• [WORK INSTRUCTIONS] When you reach the line containing "right shoulder: (235, 486)" in the entries below, begin reproducing lines exactly, and stop once the line containing "left shoulder: (442, 131)" is done.

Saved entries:
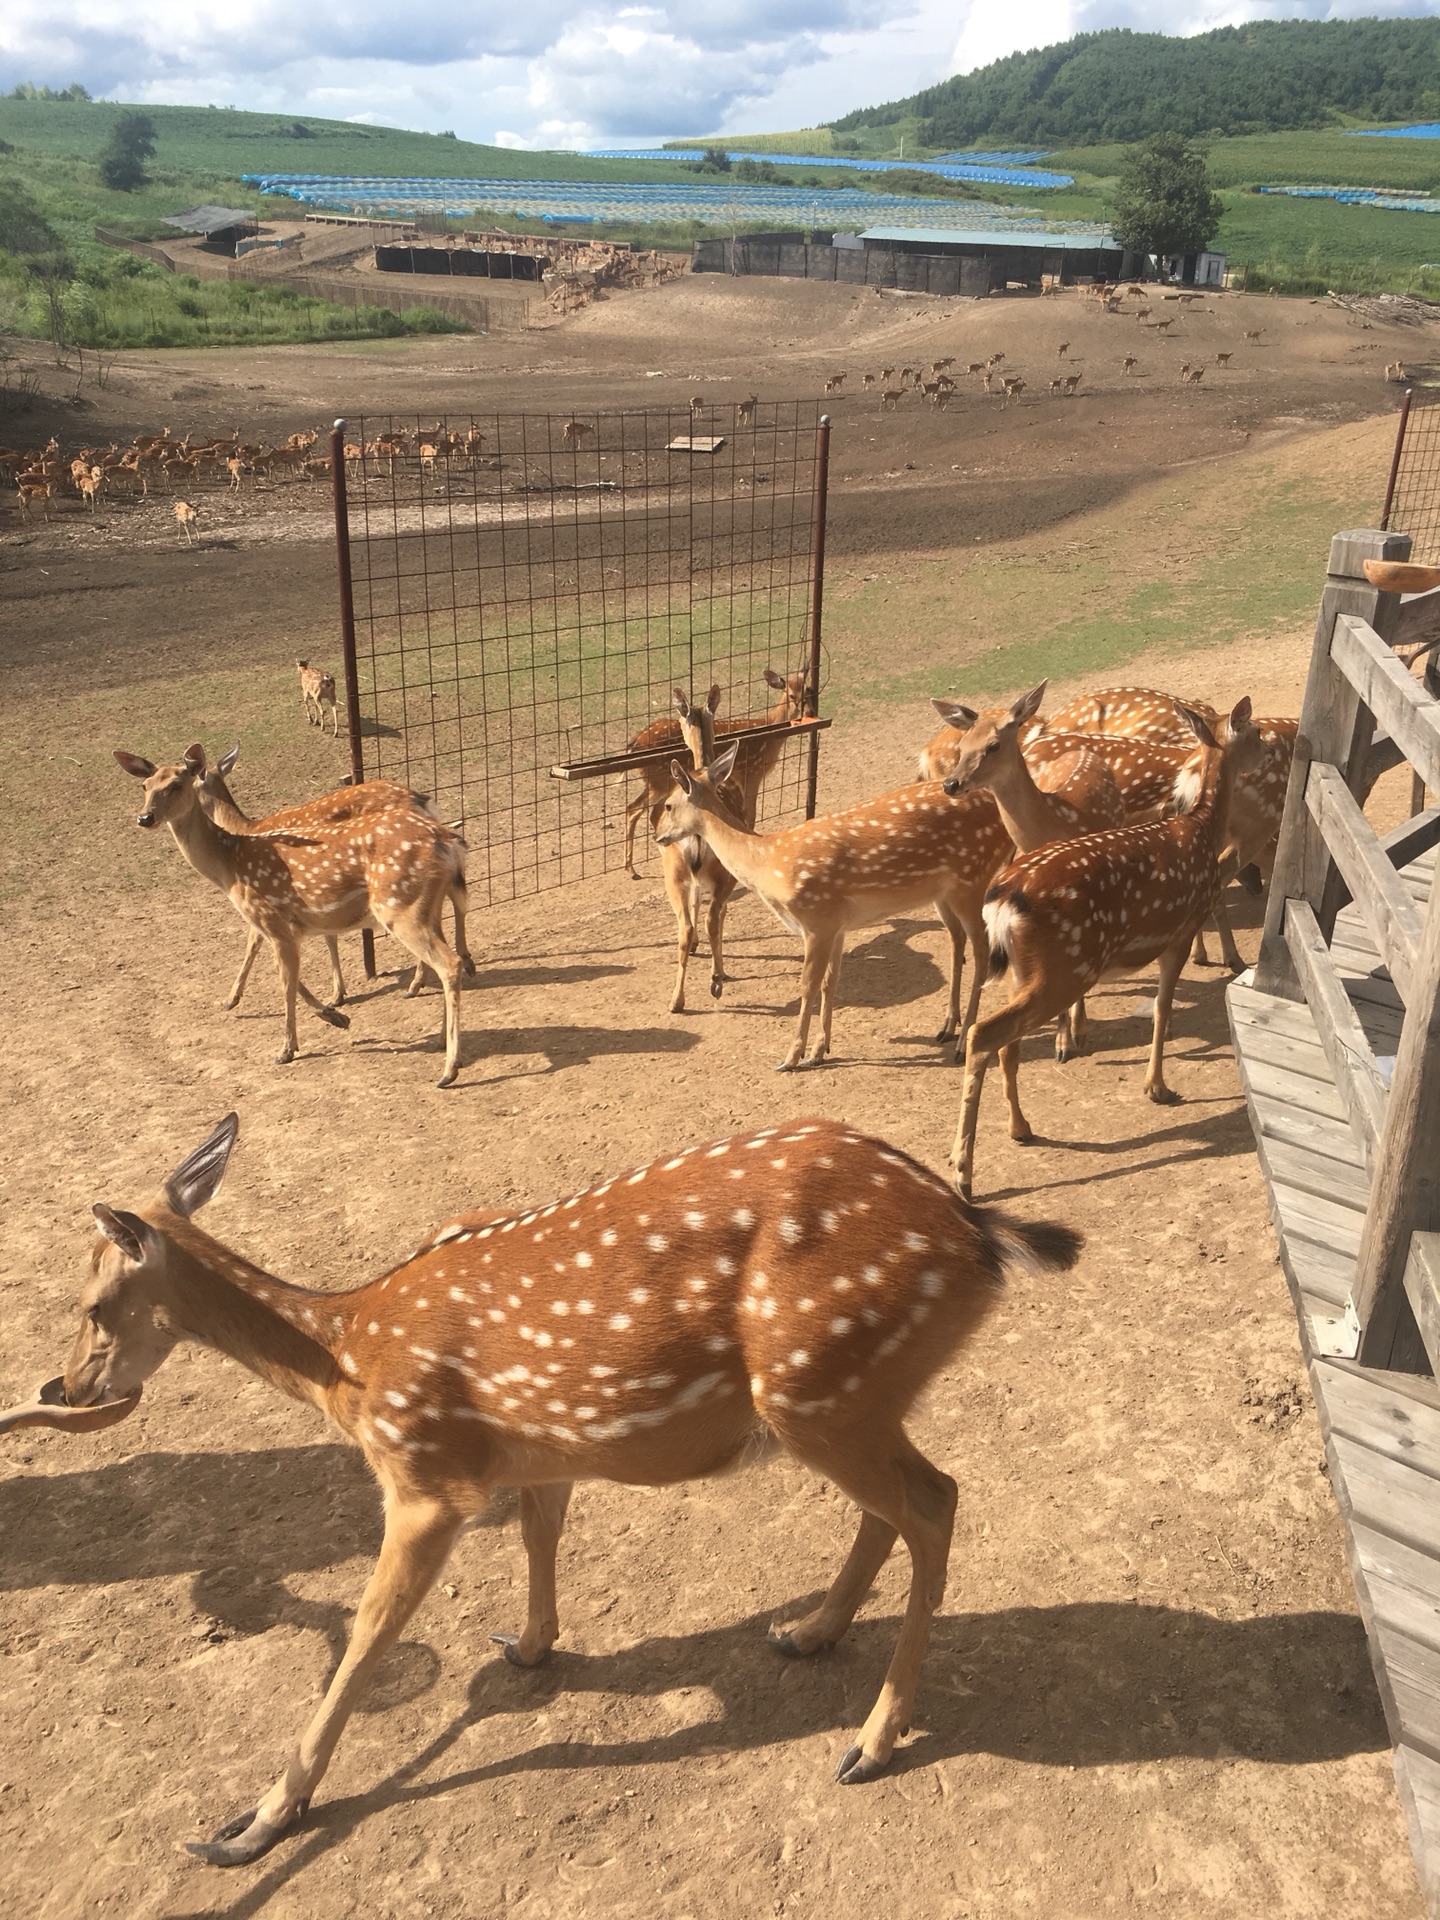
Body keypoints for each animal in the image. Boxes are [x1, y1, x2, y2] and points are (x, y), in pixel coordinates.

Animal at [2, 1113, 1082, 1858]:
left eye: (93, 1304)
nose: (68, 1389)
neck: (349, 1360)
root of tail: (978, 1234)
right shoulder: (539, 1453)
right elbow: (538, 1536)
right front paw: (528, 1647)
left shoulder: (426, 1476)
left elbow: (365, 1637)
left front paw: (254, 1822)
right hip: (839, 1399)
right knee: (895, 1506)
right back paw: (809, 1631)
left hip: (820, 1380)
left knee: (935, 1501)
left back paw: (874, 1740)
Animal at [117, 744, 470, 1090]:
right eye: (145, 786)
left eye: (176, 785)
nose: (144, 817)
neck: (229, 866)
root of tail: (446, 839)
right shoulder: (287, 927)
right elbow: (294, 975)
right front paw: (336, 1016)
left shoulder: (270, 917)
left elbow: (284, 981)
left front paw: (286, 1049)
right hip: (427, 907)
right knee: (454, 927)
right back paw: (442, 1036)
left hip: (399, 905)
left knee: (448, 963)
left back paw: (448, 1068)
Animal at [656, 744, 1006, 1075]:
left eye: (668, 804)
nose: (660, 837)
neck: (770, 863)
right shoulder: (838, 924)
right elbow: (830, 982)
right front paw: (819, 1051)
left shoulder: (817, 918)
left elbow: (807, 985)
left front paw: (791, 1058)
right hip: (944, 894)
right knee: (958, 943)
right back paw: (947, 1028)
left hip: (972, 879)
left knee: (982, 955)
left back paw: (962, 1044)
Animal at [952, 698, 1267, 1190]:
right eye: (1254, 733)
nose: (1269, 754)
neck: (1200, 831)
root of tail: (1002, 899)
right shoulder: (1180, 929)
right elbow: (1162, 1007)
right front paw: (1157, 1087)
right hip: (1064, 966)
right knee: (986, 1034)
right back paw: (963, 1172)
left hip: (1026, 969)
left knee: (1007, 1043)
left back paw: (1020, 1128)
---
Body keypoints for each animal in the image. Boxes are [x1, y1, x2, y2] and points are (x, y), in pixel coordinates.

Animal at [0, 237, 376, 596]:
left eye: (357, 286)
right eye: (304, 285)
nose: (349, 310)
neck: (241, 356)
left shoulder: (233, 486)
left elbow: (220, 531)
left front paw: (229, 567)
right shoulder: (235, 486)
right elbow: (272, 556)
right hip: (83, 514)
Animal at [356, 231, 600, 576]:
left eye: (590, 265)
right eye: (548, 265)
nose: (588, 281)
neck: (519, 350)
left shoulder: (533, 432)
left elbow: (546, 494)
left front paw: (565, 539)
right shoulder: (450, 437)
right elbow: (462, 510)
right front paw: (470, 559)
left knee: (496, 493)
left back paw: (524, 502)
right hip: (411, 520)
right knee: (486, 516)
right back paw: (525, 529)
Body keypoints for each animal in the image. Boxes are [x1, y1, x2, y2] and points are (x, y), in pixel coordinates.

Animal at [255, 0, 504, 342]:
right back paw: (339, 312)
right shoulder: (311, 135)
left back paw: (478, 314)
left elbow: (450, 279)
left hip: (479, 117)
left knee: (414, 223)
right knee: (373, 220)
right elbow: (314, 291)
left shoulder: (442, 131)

• [TASK SOLUTION]
right shoulder: (235, 486)
right elbow: (272, 556)
right hip: (83, 514)
Animal at [356, 231, 600, 576]:
left eye: (590, 265)
right eye: (548, 265)
nose: (588, 281)
neck: (519, 350)
left shoulder: (533, 432)
left elbow: (546, 494)
left front paw: (565, 539)
right shoulder: (450, 437)
right elbow: (462, 510)
right front paw: (470, 559)
left knee: (496, 493)
left back paw: (524, 502)
right hip: (411, 520)
right knee: (486, 516)
right back paw: (525, 529)
Body keypoints for each animal in the image. Boxes are [x1, y1, x2, y2] and points are (x, y), in pixel coordinates.

Animal at [255, 0, 504, 342]:
right back paw: (339, 312)
right shoulder: (311, 135)
left back paw: (478, 314)
left elbow: (450, 279)
left hip: (479, 117)
left knee: (414, 223)
right knee: (373, 220)
right elbow: (314, 291)
left shoulder: (442, 131)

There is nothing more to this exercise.